## Work to be completed:
Leave out the pictures and transcribe the rest of the records exactly.
Data records section start
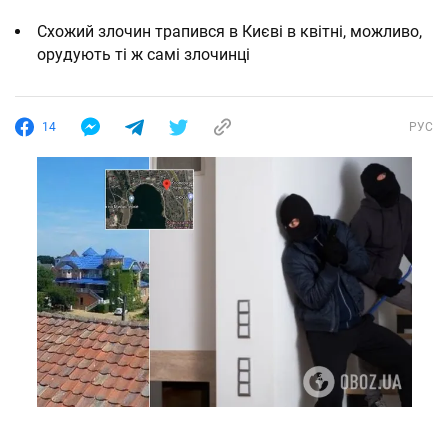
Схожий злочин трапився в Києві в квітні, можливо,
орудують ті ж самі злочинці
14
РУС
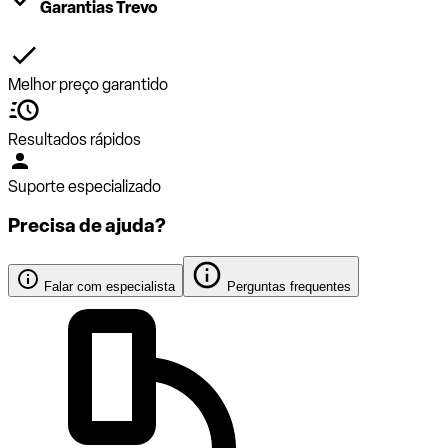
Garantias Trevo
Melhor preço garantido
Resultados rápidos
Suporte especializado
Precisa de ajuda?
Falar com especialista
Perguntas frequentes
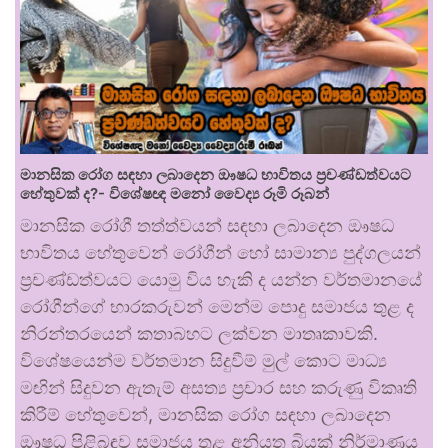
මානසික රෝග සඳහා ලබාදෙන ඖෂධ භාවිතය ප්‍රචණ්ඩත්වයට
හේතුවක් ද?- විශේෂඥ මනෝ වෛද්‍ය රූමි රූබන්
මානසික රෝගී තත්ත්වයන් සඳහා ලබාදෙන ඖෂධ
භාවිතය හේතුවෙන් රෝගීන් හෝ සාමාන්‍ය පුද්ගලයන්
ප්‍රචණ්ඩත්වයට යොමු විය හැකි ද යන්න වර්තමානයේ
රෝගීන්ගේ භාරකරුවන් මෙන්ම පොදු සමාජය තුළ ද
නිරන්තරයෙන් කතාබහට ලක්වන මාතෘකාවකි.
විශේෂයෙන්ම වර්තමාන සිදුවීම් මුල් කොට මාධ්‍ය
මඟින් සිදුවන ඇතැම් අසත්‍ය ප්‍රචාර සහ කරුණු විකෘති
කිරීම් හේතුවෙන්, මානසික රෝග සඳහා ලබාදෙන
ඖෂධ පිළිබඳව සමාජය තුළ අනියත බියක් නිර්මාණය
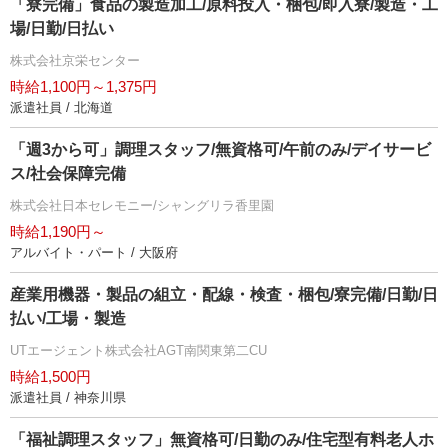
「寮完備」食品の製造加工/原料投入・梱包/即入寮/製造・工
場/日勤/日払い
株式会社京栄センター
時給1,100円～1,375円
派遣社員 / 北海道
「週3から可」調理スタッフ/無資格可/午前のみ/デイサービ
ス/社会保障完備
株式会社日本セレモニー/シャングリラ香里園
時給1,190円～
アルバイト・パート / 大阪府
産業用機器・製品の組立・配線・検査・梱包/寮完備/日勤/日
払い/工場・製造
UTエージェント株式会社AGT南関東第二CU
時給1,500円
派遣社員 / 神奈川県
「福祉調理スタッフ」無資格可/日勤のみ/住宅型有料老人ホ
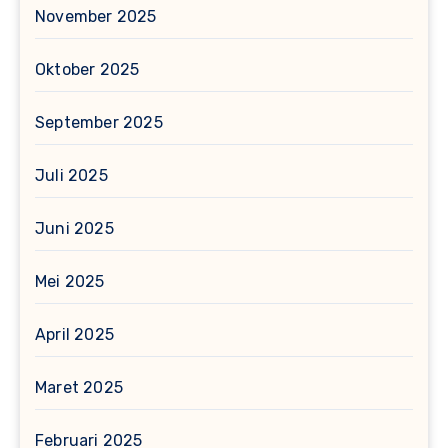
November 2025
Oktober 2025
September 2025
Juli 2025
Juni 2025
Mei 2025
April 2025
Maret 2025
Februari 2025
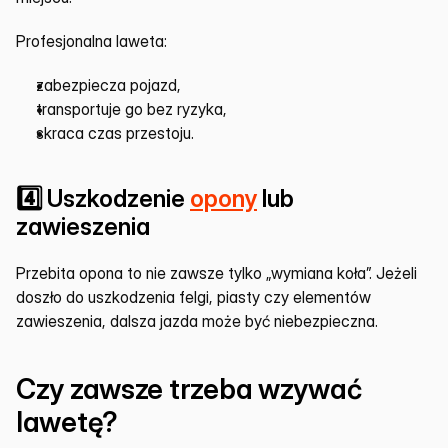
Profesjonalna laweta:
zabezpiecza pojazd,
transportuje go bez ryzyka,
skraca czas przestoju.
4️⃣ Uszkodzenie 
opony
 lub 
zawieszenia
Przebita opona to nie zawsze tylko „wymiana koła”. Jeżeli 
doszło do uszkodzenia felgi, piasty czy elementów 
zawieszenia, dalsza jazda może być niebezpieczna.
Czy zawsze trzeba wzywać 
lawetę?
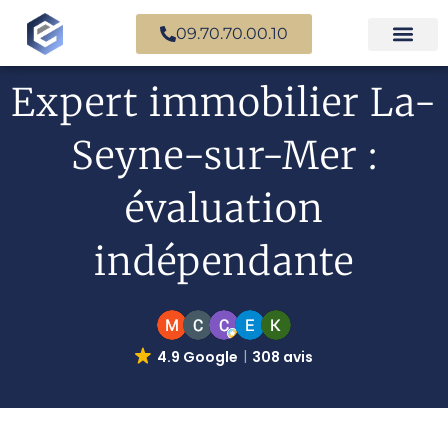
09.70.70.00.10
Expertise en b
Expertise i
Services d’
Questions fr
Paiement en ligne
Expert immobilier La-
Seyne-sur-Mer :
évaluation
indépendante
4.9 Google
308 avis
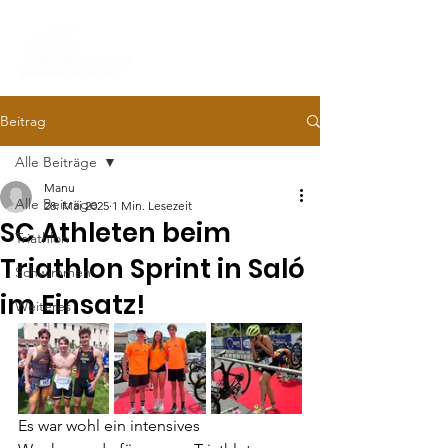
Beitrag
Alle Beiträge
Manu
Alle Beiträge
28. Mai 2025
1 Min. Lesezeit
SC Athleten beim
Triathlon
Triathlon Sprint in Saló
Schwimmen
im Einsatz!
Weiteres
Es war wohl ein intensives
Data records section end
## Solution to this problem:
Схожий злочин трапився в Києві в квітні, можливо,
орудують ті ж самі злочинці
14
РУС
Garantias Trevo
Melhor preço garantido
Resultados rápidos
Suporte especializado
Precisa de ajuda?
Falar com especialista
Perguntas frequentes
මානසික රෝග සඳහා ලබාදෙන ඖෂධ භාවිතය ප්‍රචණ්ඩත්වයට
හේතුවක් ද?- විශේෂඥ මනෝ වෛද්‍ය රූමි රූබන්
මානසික රෝගී තත්ත්වයන් සඳහා ලබාදෙන ඖෂධ
භාවිතය හේතුවෙන් රෝගීන් හෝ සාමාන්‍ය පුද්ගලයන්
ප්‍රචණ්ඩත්වයට යොමු විය හැකි ද යන්න වර්තමානයේ
රෝගීන්ගේ භාරකරුවන් මෙන්ම පොදු සමාජය තුළ ද
නිරන්තරයෙන් කතාබහට ලක්වන මාතෘකාවකි.
විශේෂයෙන්ම වර්තමාන සිදුවීම් මුල් කොට මාධ්‍ය
මඟින් සිදුවන ඇතැම් අසත්‍ය ප්‍රචාර සහ කරුණු විකෘති
කිරීම් හේතුවෙන්, මානසික රෝග සඳහා ලබාදෙන
ඖෂධ පිළිබඳව සමාජය තුළ අනියත බියක් නිර්මාණය
「寮完備」食品の製造加工/原料投入・梱包/即入寮/製造・工
場/日勤/日払い
株式会社京栄センター
時給1,100円～1,375円
派遣社員 / 北海道
「週3から可」調理スタッフ/無資格可/午前のみ/デイサービ
ス/社会保障完備
株式会社日本セレモニー/シャングリラ香里園
時給1,190円～
アルバイト・パート / 大阪府
産業用機器・製品の組立・配線・検査・梱包/寮完備/日勤/日
払い/工場・製造
UTエージェント株式会社AGT南関東第二CU
時給1,500円
派遣社員 / 神奈川県
「福祉調理スタッフ」無資格可/日勤のみ/住宅型有料老人ホ
November 2025
Oktober 2025
September 2025
Juli 2025
Juni 2025
Mei 2025
April 2025
Maret 2025
Februari 2025
Profesjonalna laweta:
zabezpiecza pojazd,
transportuje go bez ryzyka,
skraca czas przestoju.
4️⃣ Uszkodzenie 
opony
 lub 
zawieszenia
Przebita opona to nie zawsze tylko „wymiana koła”. Jeżeli 
doszło do uszkodzenia felgi, piasty czy elementów 
zawieszenia, dalsza jazda może być niebezpieczna.
Czy zawsze trzeba wzywać 
lawetę?
09.70.70.00.10
Expertise en b
Expertise i
Services d’
Questions fr
Paiement en ligne
Expert immobilier La-
Seyne-sur-Mer :
évaluation
indépendante
4.9 Google
308 avis
Beitrag
Alle Beiträge
Manu
Alle Beiträge
28. Mai 2025
1 Min. Lesezeit
SC Athleten beim
Triathlon
Triathlon Sprint in Saló
Schwimmen
im Einsatz!
Weiteres
Es war wohl ein intensives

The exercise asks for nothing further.